Strength in Addressing Practical Challenges

The study identifies and addresses practical challenges in building reliable, fully automatic proofreading systems, such as limited generalization of specialized correction models and the need for evidence grounding for factual repair.

Demerits

Limited Generalizability

The study's results may not generalize to other languages or domains, limiting the applicability of the findings and recommendations.

Lack of Human Evaluation

The study relies on automated evaluation metrics, which may not capture the full range of errors and nuances in human writing.

Expert Commentary

The study makes a significant contribution to the field of error correction in Chinese professional writing, addressing practical challenges and providing effective approaches to LLM-based correction paradigms.
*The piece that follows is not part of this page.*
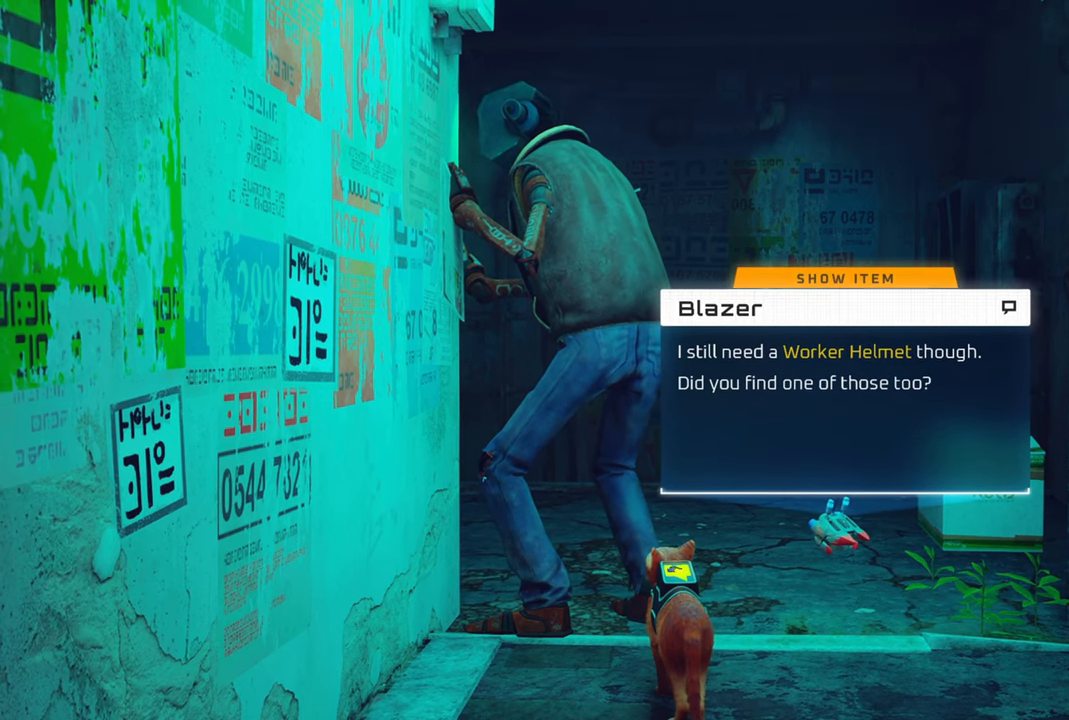
Gameplay with a controller (Xbox layout); each line is a JSON object with the inputs held at the frame after it. "events" lists button and stick changes between this image and that frame as [ms after this image, input, new state], when the widget could be followed in between.
{"buttons": [], "left_stick": "up", "right_stick": "center", "events": [[480, "left_stick", "up"]]}
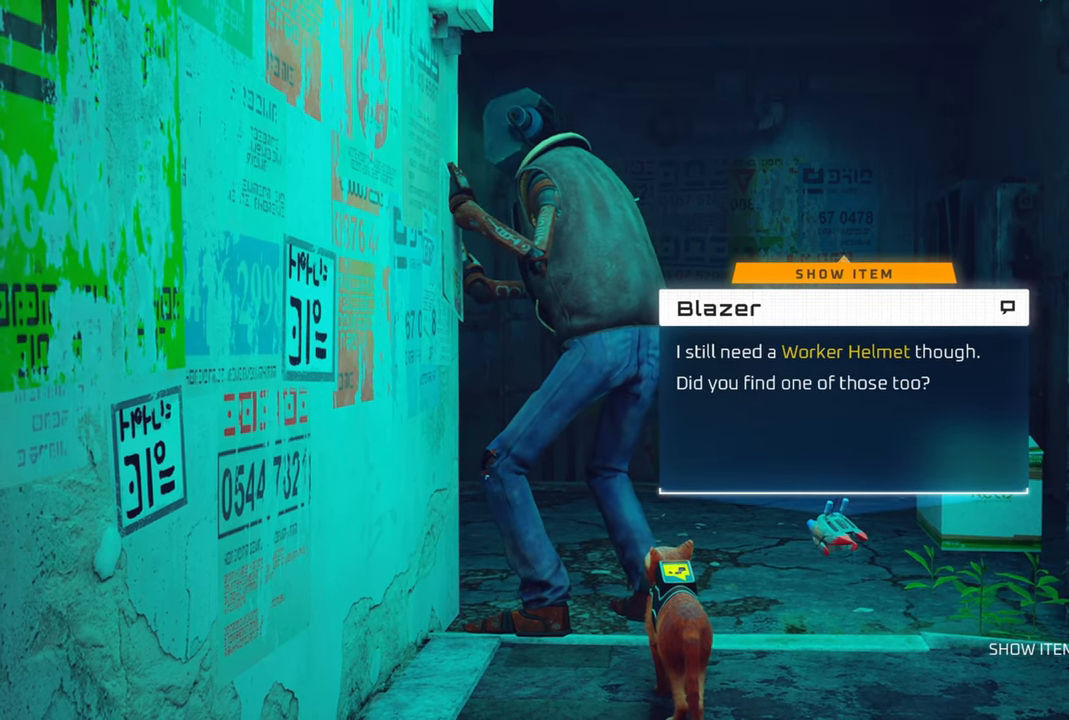
{"buttons": [], "left_stick": "center", "right_stick": "center", "events": [[260, "left_stick", "center"]]}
However, the study's limitations, such as limited generalizability and the lack of human evaluation, should be acknowledged and addressed in future research. The findings and recommendations have implications for both practical applications and policy decisions, and the study provides a valuable starting point for further research in this area.

Recommendations

  • Future research should focus on developing more generalizable correction models and incorporating human evaluation to ensure the accuracy and reliability of proofreading systems.
  • Researchers should explore the application of the study's findings and recommendations to other languages and domains, such as English or Spanish, to further expand the scope of the research.